Solo Dio perdona

Solo Dio perdona

Non siamo ai livelli alti di Drive o Valhalla Rising. A volte guardiamo il protagonista Ryan Gosling e ritorniamo indietro nel tempo, nostalgici di una forza evocativa e narrativa che in questo caso non c’è: punto. Parliamo dell’ultima pellicola di uno tra i più bravi e talentuosi registi in circolazione, il danese Nicolas Winding Refn, che qui, almeno, mantiene la rotta del cinema inteso, prima di tutto, come grande mezzo visivo. Dopo circa un’ora di proiezione siamo lì che aspettiamo invano un salto di qualità. Grande tecnica, ma poco cuore.

Bangkok. Il taciturno Julian gestisce una palestra di pugilato come copertura per il business della cocaina e dell’eroina. In una notte di follia, il violento fratello Billy uccide una prostituta minorenne. Le autorità si rivolgono all’ex poliziotto Chang, che punisce Billy tenendo fede al suo ideale di giustizia: la morte. Intanto promette vendetta la “valchiria” Crystal, il capo dell’organizzazione criminale, piombata in città a recuperare il corpo del figlio prediletto.

Chang è l’”Angelo della vendetta” e, nelle intenzioni di Refn, dovrebbe rappresentare una sorta di Dio antagonista a Julian, che invece rappresenterebbe un criminale privo di equilibrio spirituale e dilaniato continuamente al suo interno. Peccato che il tutto si sgretola ogni minuto che passa e rimaniamo soli con il grande estetismo, le luci al neon, e la buona recitazione. Possiamo solo essere lietamente sorpresi in alcune sequenze, come quando Chang, tra le viuzze di Bangkok, scaraventa sulla faccia di un sicario una pentola di olio bollente o quando, puntando tutto sul versante edipico, Crystal tesse a cena le lodi del pene di Billy imbarazzando lo spento Julian.

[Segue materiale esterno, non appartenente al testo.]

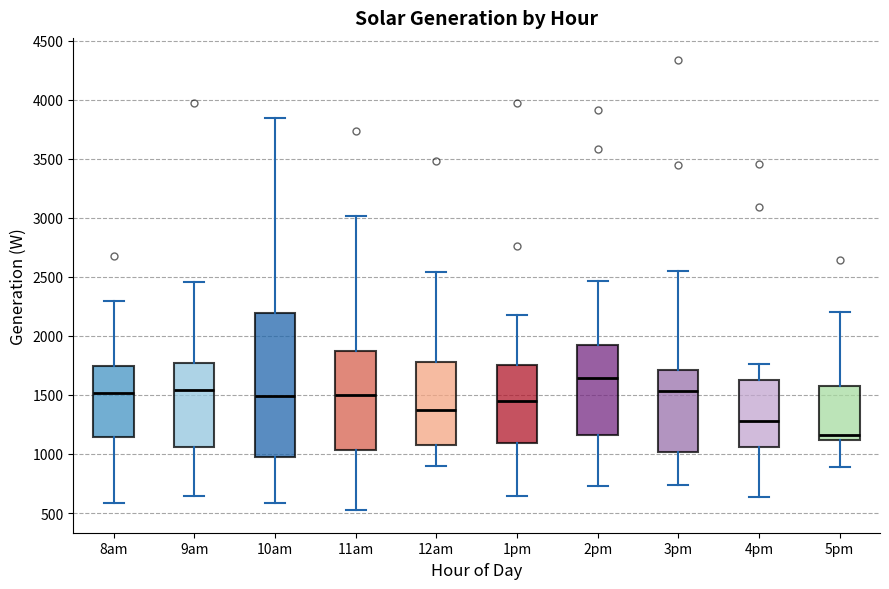

Reading left to right, transcribe this box plot: for each box, give where its median line is, the range the box spans, and where its two whiskers end, as read against the y-axis. The values are not printed on the chart, so give them approximately, as read against the axis.

8am: median 1500, box 1150 to 1750, whiskers 600 to 2300
9am: median 1550, box 1050 to 1750, whiskers 650 to 2450
10am: median 1500, box 950 to 2200, whiskers 600 to 3850
11am: median 1500, box 1050 to 1850, whiskers 500 to 3000
12am: median 1350, box 1050 to 1800, whiskers 900 to 2550
1pm: median 1450, box 1100 to 1750, whiskers 650 to 2150
2pm: median 1650, box 1150 to 1900, whiskers 750 to 2450
3pm: median 1550, box 1000 to 1700, whiskers 750 to 2550
4pm: median 1300, box 1050 to 1600, whiskers 650 to 1750
5pm: median 1150, box 1100 to 1600, whiskers 900 to 2200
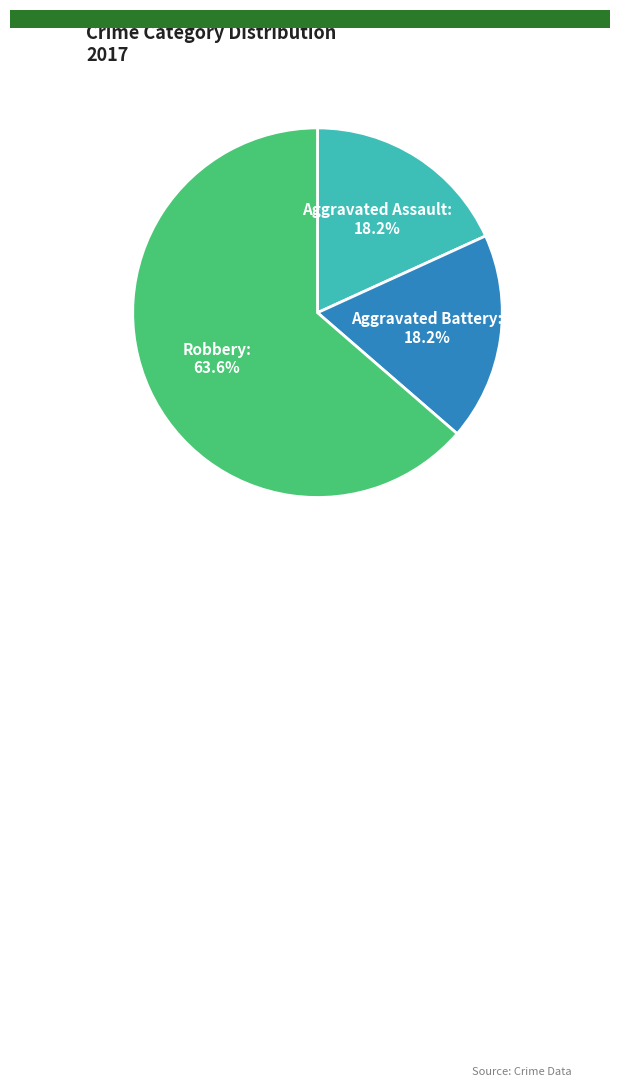

Is there any slice that represents more than half of the pie?

Yes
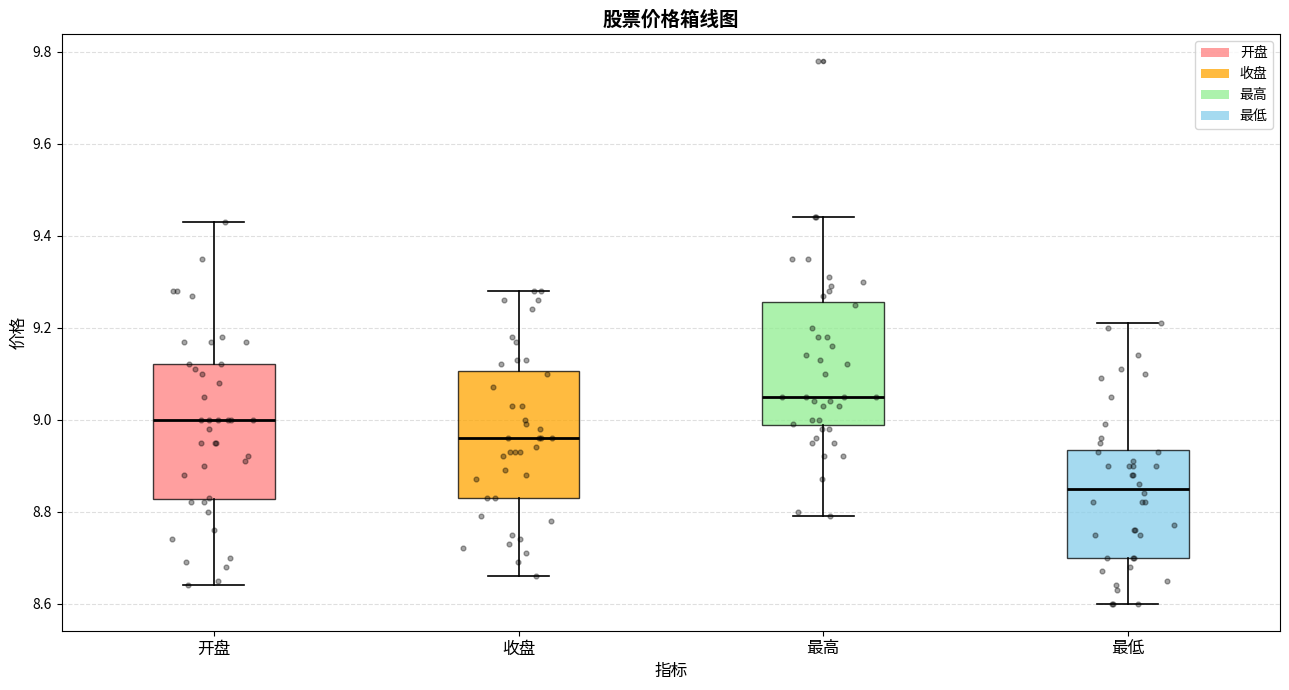

Reading left to right, transcribe this box plot: for each box, give where its median line is, the range the box spans, and where its two whiskers end, as read against the y-axis. The values are not printed on the chart, so give them approximately, as read against the axis.

开盘: median 9.00, box 8.82 to 9.12, whiskers 8.64 to 9.44
收盘: median 8.96, box 8.84 to 9.10, whiskers 8.66 to 9.28
最高: median 9.06, box 8.98 to 9.26, whiskers 8.80 to 9.44
最低: median 8.86, box 8.70 to 8.94, whiskers 8.60 to 9.22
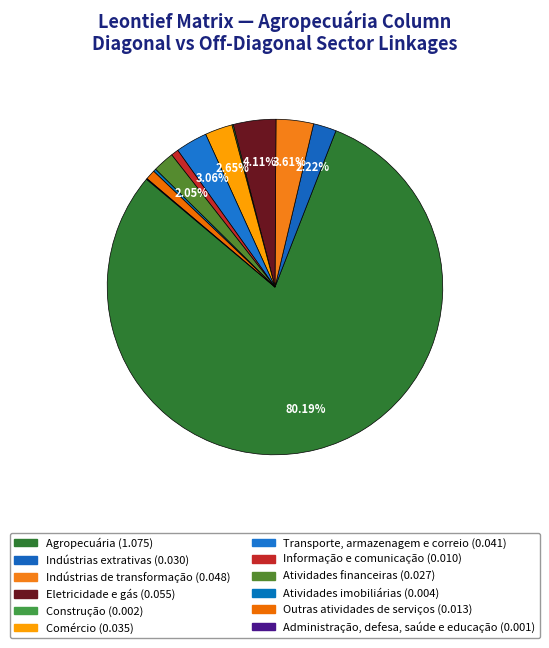

To the nearest percent, what is the difference between the largest and smallest slice percentages?

80%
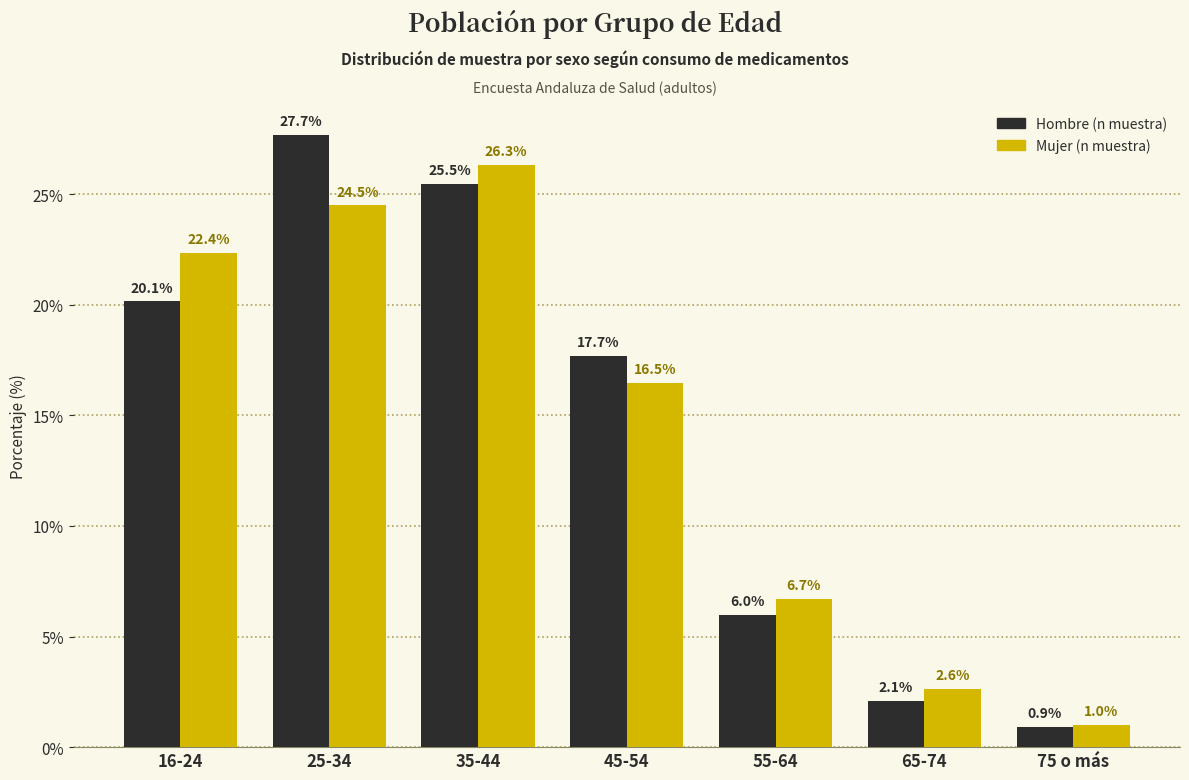

Reading left to right, transcribe all the data shown in this chart.

Hombre (n muestra): 16-24=20.1	25-34=27.7	35-44=25.5	45-54=17.7	55-64=6.0	65-74=2.1	75 o más=0.9
Mujer (n muestra): 16-24=22.4	25-34=24.5	35-44=26.3	45-54=16.5	55-64=6.7	65-74=2.6	75 o más=1.0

La colonna sonora non ha una forte significazione e si propone esclusivamente come ritmo delle pulsioni dei personaggi, tra cui Chang è l’unico ad avere, per la messinscena, un doppio binario, visto che ci interfacciamo spesso con la sua ombra. C’è inoltre un omaggio all’Italia, con un David di Michelangelo attaccato al muro che si gode una delle tante torture e fa da contraltare, con la perfezione delle sue forme, ai corpi sventrati che ciclicamente, meccanicamente Refn ci apparecchia.

La sintesi latita e i fischi in sala, durante la proiezione stampa, certificano il passo falso. Un regista che saprà sicuramente ripartire per farci sognare ma che, in questo caso, ha dimostrato un atteggiamento stanco e svogliato.